Le secteur touristique a parfois été la cible principale d'attaques terroristes. Ce qui a fait chuter les arrivées de touristes étrangers. Le Maghreb sera la région la plus touchée en 2015. Une attaque terroriste fait perdre entre 0,5% et 0,8% de croissance à un pays, d'après l’agence de notation Moody’s. En Afrique de l'est, c'est le secteur touristique kényan qui en a souffert le plus ces dernières annéest. Entre 2011 et 2017, le pays a connu en moyenne soixante attaques, menées chaque année par différents groupes. Ce qui a eu un impact énorme sur la fréquentation touristique.  Le secteur représente plus de 9% du PIB du Kenya. En Afrique centrale, c'est le nord du Cameroun qui va subir  les incursions du groupe Boko-Haram depuis 2013, une région très touristique, plombant les performances et les perspectives du secteur touristique du pays.

Le taux d’occupation de certains hôtels au Cameroun serait passé de 90% à 30% en 2014 suite aux attaques de Boko-Haram, d'après le gouvernement camerounais. La région ouest-africaine a également vu son secteur touristique touché par les attaques terroristes, notamment au Nigeria, Mali, Burkina-Faso ou en Côte d’Ivoire. En 2015, l’Union économique et monétaire ouest-africaine (Uémoa) indiquait que l’activité touristique dans la région avait chuté de 6% par rapport  à 2014. Un recul du flux touristique lié au contexte sécuritaire après les différentes attaques terroristes, faisant chuter les recettes touristiques de 3%. Cette vague terroriste s'est  propagée jusqu’aux pays du golfe de Guinée, précisément le Bénin où deux touristes français étaient enlevés, catégorisant en ''zone rouge'', le parc de la Pendjari, joyau de l’industrie touristique du pays.

Des réponses inadaptées

Certains pays ont renforcé leurs systèmes sécuritaires liés aux sites touristiques à coup de campagnes publicitaires.

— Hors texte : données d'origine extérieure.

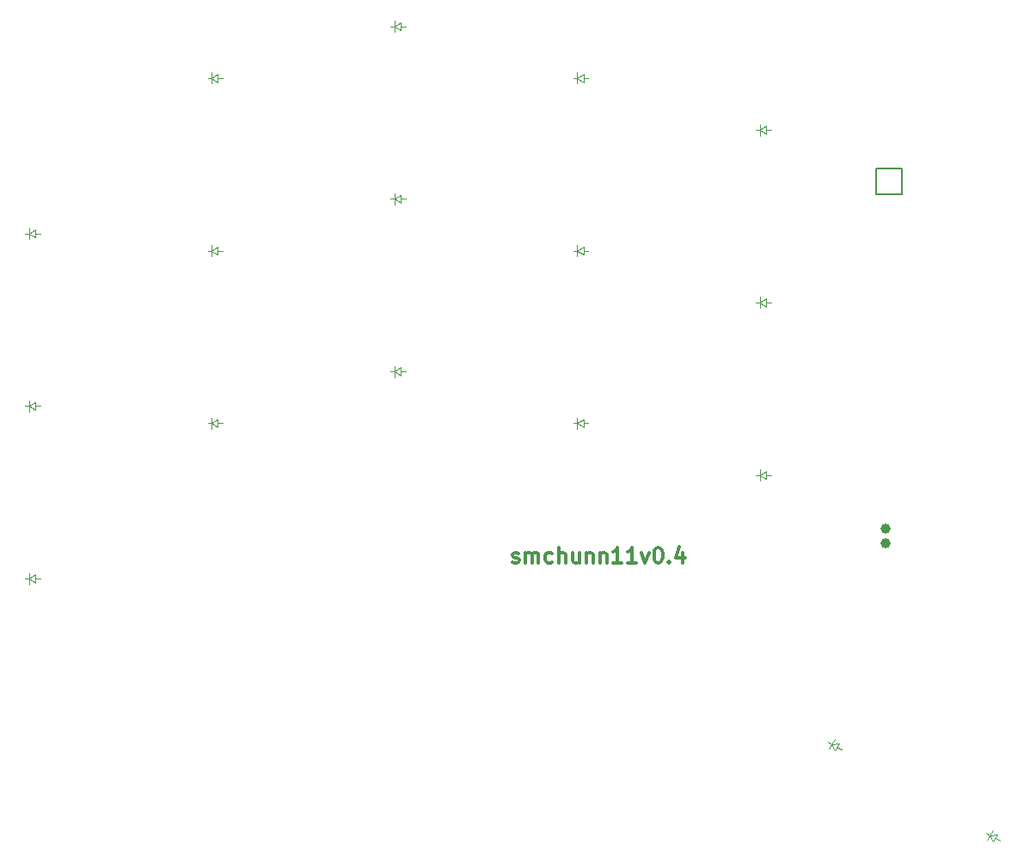
<source format=gbr>
%TF.GenerationSoftware,KiCad,Pcbnew,(6.0.6-1)-1*%
%TF.CreationDate,2023-03-28T00:01:58-05:00*%
%TF.ProjectId,smcboard,736d6362-6f61-4726-942e-6b696361645f,v1.0.0*%
%TF.SameCoordinates,Original*%
%TF.FileFunction,Legend,Top*%
%TF.FilePolarity,Positive*%
%FSLAX46Y46*%
G04 Gerber Fmt 4.6, Leading zero omitted, Abs format (unit mm)*
G04 Created by KiCad (PCBNEW (6.0.6-1)-1) date 2023-03-28 00:01:58*
%MOMM*%
%LPD*%
G01*
G04 APERTURE LIST*
%ADD10C,0.300000*%
%ADD11C,0.150000*%
%ADD12C,0.100000*%
%ADD13C,1.000000*%
G04 APERTURE END LIST*
D10*
X196535714Y-168357142D02*
X196678571Y-168428571D01*
X196964285Y-168428571D01*
X197107142Y-168357142D01*
X197178571Y-168214285D01*
X197178571Y-168142857D01*
X197107142Y-168000000D01*
X196964285Y-167928571D01*
X196750000Y-167928571D01*
X196607142Y-167857142D01*
X196535714Y-167714285D01*
X196535714Y-167642857D01*
X196607142Y-167500000D01*
X196750000Y-167428571D01*
X196964285Y-167428571D01*
X197107142Y-167500000D01*
X197821428Y-168428571D02*
X197821428Y-167428571D01*
X197821428Y-167571428D02*
X197892857Y-167500000D01*
X198035714Y-167428571D01*
X198250000Y-167428571D01*
X198392857Y-167500000D01*
X198464285Y-167642857D01*
X198464285Y-168428571D01*
X198464285Y-167642857D02*
X198535714Y-167500000D01*
X198678571Y-167428571D01*
X198892857Y-167428571D01*
X199035714Y-167500000D01*
X199107142Y-167642857D01*
X199107142Y-168428571D01*
X200464285Y-168357142D02*
X200321428Y-168428571D01*
X200035714Y-168428571D01*
X199892857Y-168357142D01*
X199821428Y-168285714D01*
X199750000Y-168142857D01*
X199750000Y-167714285D01*
X199821428Y-167571428D01*
X199892857Y-167500000D01*
X200035714Y-167428571D01*
X200321428Y-167428571D01*
X200464285Y-167500000D01*
X201107142Y-168428571D02*
X201107142Y-166928571D01*
X201750000Y-168428571D02*
X201750000Y-167642857D01*
X201678571Y-167500000D01*
X201535714Y-167428571D01*
X201321428Y-167428571D01*
X201178571Y-167500000D01*
X201107142Y-167571428D01*
X203107142Y-167428571D02*
X203107142Y-168428571D01*
X202464285Y-167428571D02*
X202464285Y-168214285D01*
X202535714Y-168357142D01*
X202678571Y-168428571D01*
X202892857Y-168428571D01*
X203035714Y-168357142D01*
X203107142Y-168285714D01*
X203821428Y-167428571D02*
X203821428Y-168428571D01*
X203821428Y-167571428D02*
X203892857Y-167500000D01*
X204035714Y-167428571D01*
X204250000Y-167428571D01*
X204392857Y-167500000D01*
X204464285Y-167642857D01*
X204464285Y-168428571D01*
X205178571Y-167428571D02*
X205178571Y-168428571D01*
X205178571Y-167571428D02*
X205250000Y-167500000D01*
X205392857Y-167428571D01*
X205607142Y-167428571D01*
X205750000Y-167500000D01*
X205821428Y-167642857D01*
X205821428Y-168428571D01*
X207321428Y-168428571D02*
X206464285Y-168428571D01*
X206892857Y-168428571D02*
X206892857Y-166928571D01*
X206750000Y-167142857D01*
X206607142Y-167285714D01*
X206464285Y-167357142D01*
X208750000Y-168428571D02*
X207892857Y-168428571D01*
X208321428Y-168428571D02*
X208321428Y-166928571D01*
X208178571Y-167142857D01*
X208035714Y-167285714D01*
X207892857Y-167357142D01*
X209250000Y-167428571D02*
X209607142Y-168428571D01*
X209964285Y-167428571D01*
X210821428Y-166928571D02*
X210964285Y-166928571D01*
X211107142Y-167000000D01*
X211178571Y-167071428D01*
X211250000Y-167214285D01*
X211321428Y-167500000D01*
X211321428Y-167857142D01*
X211250000Y-168142857D01*
X211178571Y-168285714D01*
X211107142Y-168357142D01*
X210964285Y-168428571D01*
X210821428Y-168428571D01*
X210678571Y-168357142D01*
X210607142Y-168285714D01*
X210535714Y-168142857D01*
X210464285Y-167857142D01*
X210464285Y-167500000D01*
X210535714Y-167214285D01*
X210607142Y-167071428D01*
X210678571Y-167000000D01*
X210821428Y-166928571D01*
X211964285Y-168285714D02*
X212035714Y-168357142D01*
X211964285Y-168428571D01*
X211892857Y-168357142D01*
X211964285Y-168285714D01*
X211964285Y-168428571D01*
X213321428Y-167428571D02*
X213321428Y-168428571D01*
X212964285Y-166857142D02*
X212607142Y-167928571D01*
X213535714Y-167928571D01*
D11*
%TO.C,MCU1*%
%TO.C,*%
%TO.C,MCU1*%
X234925000Y-129560000D02*
X234925000Y-132100000D01*
X234925000Y-129560000D02*
X232385000Y-129560000D01*
X234925000Y-132100000D02*
X232385000Y-132100000D01*
X232385000Y-132100000D02*
X232385000Y-129560000D01*
D12*
%TO.C,D1*%
X149525000Y-170000000D02*
X150025000Y-170000000D01*
X149525000Y-170400000D02*
X148925000Y-170000000D01*
X149525000Y-169600000D02*
X149525000Y-170400000D01*
X148925000Y-170000000D02*
X149525000Y-169600000D01*
X148925000Y-170000000D02*
X148925000Y-170550000D01*
X148925000Y-170000000D02*
X148925000Y-169450000D01*
X148525000Y-170000000D02*
X148925000Y-170000000D01*
%TO.C,D2*%
X149525000Y-153000000D02*
X150025000Y-153000000D01*
X149525000Y-153400000D02*
X148925000Y-153000000D01*
X149525000Y-152600000D02*
X149525000Y-153400000D01*
X148925000Y-153000000D02*
X149525000Y-152600000D01*
X148925000Y-153000000D02*
X148925000Y-153550000D01*
X148925000Y-153000000D02*
X148925000Y-152450000D01*
X148525000Y-153000000D02*
X148925000Y-153000000D01*
%TO.C,D3*%
X149525000Y-136000000D02*
X150025000Y-136000000D01*
X149525000Y-136400000D02*
X148925000Y-136000000D01*
X149525000Y-135600000D02*
X149525000Y-136400000D01*
X148925000Y-136000000D02*
X149525000Y-135600000D01*
X148925000Y-136000000D02*
X148925000Y-136550000D01*
X148925000Y-136000000D02*
X148925000Y-135450000D01*
X148525000Y-136000000D02*
X148925000Y-136000000D01*
%TO.C,D4*%
X167525000Y-154700000D02*
X168025000Y-154700000D01*
X167525000Y-155100000D02*
X166925000Y-154700000D01*
X167525000Y-154300000D02*
X167525000Y-155100000D01*
X166925000Y-154700000D02*
X167525000Y-154300000D01*
X166925000Y-154700000D02*
X166925000Y-155250000D01*
X166925000Y-154700000D02*
X166925000Y-154150000D01*
X166525000Y-154700000D02*
X166925000Y-154700000D01*
%TO.C,D5*%
X167525000Y-137700000D02*
X168025000Y-137700000D01*
X167525000Y-138100000D02*
X166925000Y-137700000D01*
X167525000Y-137300000D02*
X167525000Y-138100000D01*
X166925000Y-137700000D02*
X167525000Y-137300000D01*
X166925000Y-137700000D02*
X166925000Y-138250000D01*
X166925000Y-137700000D02*
X166925000Y-137150000D01*
X166525000Y-137700000D02*
X166925000Y-137700000D01*
%TO.C,D6*%
X167525000Y-120700000D02*
X168025000Y-120700000D01*
X167525000Y-121100000D02*
X166925000Y-120700000D01*
X167525000Y-120300000D02*
X167525000Y-121100000D01*
X166925000Y-120700000D02*
X167525000Y-120300000D01*
X166925000Y-120700000D02*
X166925000Y-121250000D01*
X166925000Y-120700000D02*
X166925000Y-120150000D01*
X166525000Y-120700000D02*
X166925000Y-120700000D01*
%TO.C,D7*%
X185525000Y-149600000D02*
X186025000Y-149600000D01*
X185525000Y-150000000D02*
X184925000Y-149600000D01*
X185525000Y-149200000D02*
X185525000Y-150000000D01*
X184925000Y-149600000D02*
X185525000Y-149200000D01*
X184925000Y-149600000D02*
X184925000Y-150150000D01*
X184925000Y-149600000D02*
X184925000Y-149050000D01*
X184525000Y-149600000D02*
X184925000Y-149600000D01*
%TO.C,D8*%
X185525000Y-132600000D02*
X186025000Y-132600000D01*
X185525000Y-133000000D02*
X184925000Y-132600000D01*
X185525000Y-132200000D02*
X185525000Y-133000000D01*
X184925000Y-132600000D02*
X185525000Y-132200000D01*
X184925000Y-132600000D02*
X184925000Y-133150000D01*
X184925000Y-132600000D02*
X184925000Y-132050000D01*
X184525000Y-132600000D02*
X184925000Y-132600000D01*
%TO.C,D9*%
X185525000Y-115600000D02*
X186025000Y-115600000D01*
X185525000Y-116000000D02*
X184925000Y-115600000D01*
X185525000Y-115200000D02*
X185525000Y-116000000D01*
X184925000Y-115600000D02*
X185525000Y-115200000D01*
X184925000Y-115600000D02*
X184925000Y-116150000D01*
X184925000Y-115600000D02*
X184925000Y-115050000D01*
X184525000Y-115600000D02*
X184925000Y-115600000D01*
%TO.C,D10*%
X203525000Y-154700000D02*
X204025000Y-154700000D01*
X203525000Y-155100000D02*
X202925000Y-154700000D01*
X203525000Y-154300000D02*
X203525000Y-155100000D01*
X202925000Y-154700000D02*
X203525000Y-154300000D01*
X202925000Y-154700000D02*
X202925000Y-155250000D01*
X202925000Y-154700000D02*
X202925000Y-154150000D01*
X202525000Y-154700000D02*
X202925000Y-154700000D01*
%TO.C,D11*%
X203525000Y-137700000D02*
X204025000Y-137700000D01*
X203525000Y-138100000D02*
X202925000Y-137700000D01*
X203525000Y-137300000D02*
X203525000Y-138100000D01*
X202925000Y-137700000D02*
X203525000Y-137300000D01*
X202925000Y-137700000D02*
X202925000Y-138250000D01*
X202925000Y-137700000D02*
X202925000Y-137150000D01*
X202525000Y-137700000D02*
X202925000Y-137700000D01*
%TO.C,D12*%
X203525000Y-120700000D02*
X204025000Y-120700000D01*
X203525000Y-121100000D02*
X202925000Y-120700000D01*
X203525000Y-120300000D02*
X203525000Y-121100000D01*
X202925000Y-120700000D02*
X203525000Y-120300000D01*
X202925000Y-120700000D02*
X202925000Y-121250000D01*
X202925000Y-120700000D02*
X202925000Y-120150000D01*
X202525000Y-120700000D02*
X202925000Y-120700000D01*
%TO.C,D13*%
X221525000Y-159800000D02*
X222025000Y-159800000D01*
X221525000Y-160200000D02*
X220925000Y-159800000D01*
X221525000Y-159400000D02*
X221525000Y-160200000D01*
X220925000Y-159800000D02*
X221525000Y-159400000D01*
X220925000Y-159800000D02*
X220925000Y-160350000D01*
X220925000Y-159800000D02*
X220925000Y-159250000D01*
X220525000Y-159800000D02*
X220925000Y-159800000D01*
%TO.C,D14*%
X221525000Y-142800000D02*
X222025000Y-142800000D01*
X221525000Y-143200000D02*
X220925000Y-142800000D01*
X221525000Y-142400000D02*
X221525000Y-143200000D01*
X220925000Y-142800000D02*
X221525000Y-142400000D01*
X220925000Y-142800000D02*
X220925000Y-143350000D01*
X220925000Y-142800000D02*
X220925000Y-142250000D01*
X220525000Y-142800000D02*
X220925000Y-142800000D01*
%TO.C,D15*%
X221525000Y-125800000D02*
X222025000Y-125800000D01*
X221525000Y-126200000D02*
X220925000Y-125800000D01*
X221525000Y-125400000D02*
X221525000Y-126200000D01*
X220925000Y-125800000D02*
X221525000Y-125400000D01*
X220925000Y-125800000D02*
X220925000Y-126350000D01*
X220925000Y-125800000D02*
X220925000Y-125250000D01*
X220525000Y-125800000D02*
X220925000Y-125800000D01*
%TO.C,D16*%
X228491506Y-186589102D02*
X228924519Y-186839102D01*
X228291506Y-186935512D02*
X227971891Y-186289102D01*
X228691506Y-186242692D02*
X228291506Y-186935512D01*
X227971891Y-186289102D02*
X228691506Y-186242692D01*
X227971891Y-186289102D02*
X227696891Y-186765416D01*
X227971891Y-186289102D02*
X228246891Y-185812788D01*
X227625481Y-186089102D02*
X227971891Y-186289102D01*
%TO.C,D17*%
X244079963Y-195589102D02*
X244512976Y-195839102D01*
X243879963Y-195935512D02*
X243560348Y-195289102D01*
X244279963Y-195242692D02*
X243879963Y-195935512D01*
X243560348Y-195289102D02*
X244279963Y-195242692D01*
X243560348Y-195289102D02*
X243285348Y-195765416D01*
X243560348Y-195289102D02*
X243835348Y-194812788D01*
X243213938Y-195089102D02*
X243560348Y-195289102D01*
%TD*%
D13*
%TO.C,*%
X233275000Y-165050000D03*
X233275000Y-166550000D03*
%TD*%
M02*

</source>
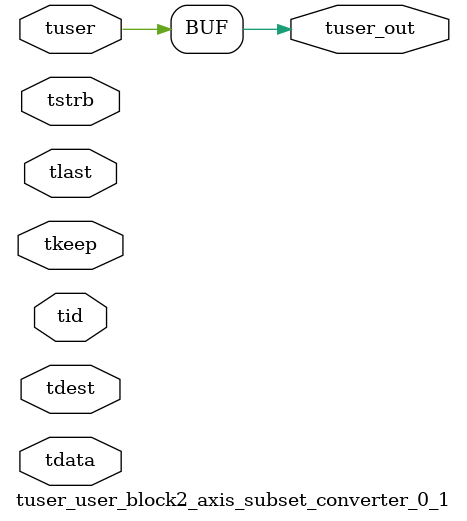
<source format=v>


`timescale 1ps/1ps

module tuser_user_block2_axis_subset_converter_0_1 #
(
parameter C_S_AXIS_TUSER_WIDTH = 1,
parameter C_S_AXIS_TDATA_WIDTH = 32,
parameter C_S_AXIS_TID_WIDTH   = 0,
parameter C_S_AXIS_TDEST_WIDTH = 0,
parameter C_M_AXIS_TUSER_WIDTH = 1
)
(
input  [(C_S_AXIS_TUSER_WIDTH == 0 ? 1 : C_S_AXIS_TUSER_WIDTH)-1:0     ] tuser,
input  [(C_S_AXIS_TDATA_WIDTH == 0 ? 1 : C_S_AXIS_TDATA_WIDTH)-1:0     ] tdata,
input  [(C_S_AXIS_TID_WIDTH   == 0 ? 1 : C_S_AXIS_TID_WIDTH)-1:0       ] tid,
input  [(C_S_AXIS_TDEST_WIDTH == 0 ? 1 : C_S_AXIS_TDEST_WIDTH)-1:0     ] tdest,
input  [(C_S_AXIS_TDATA_WIDTH/8)-1:0 ] tkeep,
input  [(C_S_AXIS_TDATA_WIDTH/8)-1:0 ] tstrb,
input                                                                    tlast,
output [C_M_AXIS_TUSER_WIDTH-1:0] tuser_out
);

assign tuser_out = {tuser[127:0]};

endmodule


</source>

En Afrique de l'ouest, la résurgence des attaques terroristes a entraîné la création du groupe G5 Sahel, dont la stratégie est à la fois sécuritaire, économique et sociale. D’autres pays moins touchés par le fléau ont mis en place des stratégies préventives, le long de leurs frontières avec des Etats durement touchés. C'est le cas de la Côte d’ivoire, du Bénin et du Ghana. Le renforcement de la sécurité, la construction des infrastructures et les campagnes de promotion publicitaires, eux seuls, ont ont été inefficaces pour réduire l’impact des attaques terroristes sur le tourisme africain. Des observateurs pensent que la forte dépendance du tourisme africain par rapport aux visiteurs étrangers expose ce secteur à plusieurs risques. C’est pourquoi l’Uémoa veut miser sur la promotion du tourisme au sein de son '' marché intérieur'', pour permettre aux huit pays de la région de profiter d’un marché potentiel de plus de quatre-vingt-dix millions d’habitants. Avec le processus d’intégration en cours, à travers notamment la création d’un marché unique du transport aérien, les Africains pourraient devenir les principaux moteurs de l’industrie touristique de leur continent.